There were probably more learnings than that, but that's what comes to mind.

(EDIT: added final bullet point). (EDIT 2: added one more bullet)

2 comments

I originally wanted to use DMS but our DB failed the pre-migration assessment so that forced us to Logical Replication.

We also worked with Jesse. You are right he is amazingly helpful. Unfortunately we got some pretty questionable help from others before he was assigned to our support ticket but once that happened it was infinitely improved.

Ahhhh... well you might've dodged a bullet to be honest! If I were to do it all again, there's a good chance I might stick with the standard tools rather than DMS.

Thanks for the in depth article by the way, very well written!

Keep an eye on your AuroraStorageIO costs going forward, as we said, we halved our costs and increased performance by switching back to RDS and increasing the PIOPs available. I'm sure that'll be workload sensitive though, so YMMV. We did a bunch of benchmarking, and aurora seemed nice apart from this.

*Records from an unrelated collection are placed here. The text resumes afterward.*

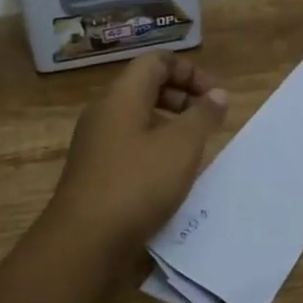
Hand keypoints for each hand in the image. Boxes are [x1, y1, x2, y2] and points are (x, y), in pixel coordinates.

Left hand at [46, 53, 229, 255]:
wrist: (85, 241)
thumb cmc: (137, 184)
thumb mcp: (181, 146)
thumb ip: (203, 115)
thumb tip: (217, 95)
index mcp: (121, 96)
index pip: (156, 61)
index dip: (190, 71)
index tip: (214, 97)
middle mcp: (104, 113)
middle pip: (146, 87)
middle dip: (183, 97)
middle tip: (209, 121)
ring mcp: (96, 143)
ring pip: (138, 119)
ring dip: (171, 126)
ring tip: (196, 149)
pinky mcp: (96, 172)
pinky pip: (130, 145)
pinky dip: (155, 149)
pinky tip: (172, 176)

We must've lucked out, as we got Jesse at the start.

Fantastic comment, thank you so much. I've been following Aurora for a while but a little curious (and skeptical) about sharp edges vs vanilla PG. If I may ask you a follow-on question, who do you think Aurora would be the right fit for?
Hmmmm... That's a good question.

The performance was great, I can't complain about it, but the unpredictable (and high) price was the issue.

In terms of aurora I think it probably can scale better to much larger workloads. If we put the time in and dug in and optimised any queries that could touch a large number of blocks (we do well, but I'm sure there are queries that have some seq scans somewhere in our codebase) then the price wouldn't have been an issue, and we'd happily have stayed with it.

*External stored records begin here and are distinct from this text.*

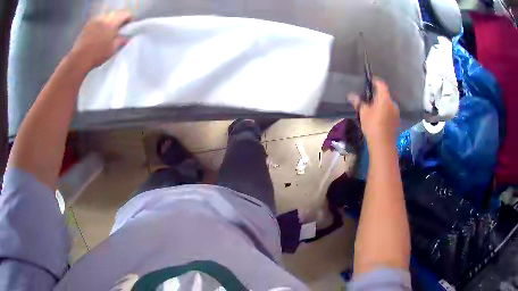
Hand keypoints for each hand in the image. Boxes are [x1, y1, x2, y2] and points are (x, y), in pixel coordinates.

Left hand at [69, 11, 131, 70]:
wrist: (79, 59)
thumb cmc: (97, 54)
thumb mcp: (113, 49)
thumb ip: (121, 41)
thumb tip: (127, 37)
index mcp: (113, 22)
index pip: (126, 14)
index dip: (129, 20)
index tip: (127, 29)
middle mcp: (105, 18)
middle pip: (116, 14)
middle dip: (118, 20)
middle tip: (117, 31)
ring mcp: (95, 20)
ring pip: (106, 16)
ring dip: (109, 22)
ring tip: (107, 33)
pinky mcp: (87, 25)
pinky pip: (98, 21)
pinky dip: (100, 25)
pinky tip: (98, 34)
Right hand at [348, 79, 399, 146]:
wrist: (383, 145)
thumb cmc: (373, 126)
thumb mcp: (363, 113)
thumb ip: (358, 102)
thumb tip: (351, 95)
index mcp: (385, 99)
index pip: (381, 84)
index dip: (375, 81)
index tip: (370, 80)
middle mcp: (392, 103)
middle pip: (385, 95)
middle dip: (377, 95)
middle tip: (369, 98)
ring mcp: (396, 113)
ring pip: (388, 104)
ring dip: (381, 104)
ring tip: (373, 109)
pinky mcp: (397, 121)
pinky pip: (390, 112)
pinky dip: (385, 111)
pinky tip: (379, 118)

In addition, we have a single large master and one replica. with my understanding of aurora's architecture, and how the storage is separated from the "postgres" instance, it could possibly do a lot better with drastically different architectures with a lot of different smaller "postgres" instances. We didn't have time to investigate many other architectures and in the end moving to RDS felt safest (didn't want to spend too much time when we could be building core features)

Hope that answers your question! Some of the above is more an educated guess with a smattering of experience so please treat it as such.

On the other hand, vanilla postgres is very powerful, and you shouldn't underestimate how much you can win by cranking up the PIOPs for an RDS postgres instance.

Remember, always benchmark representative workloads.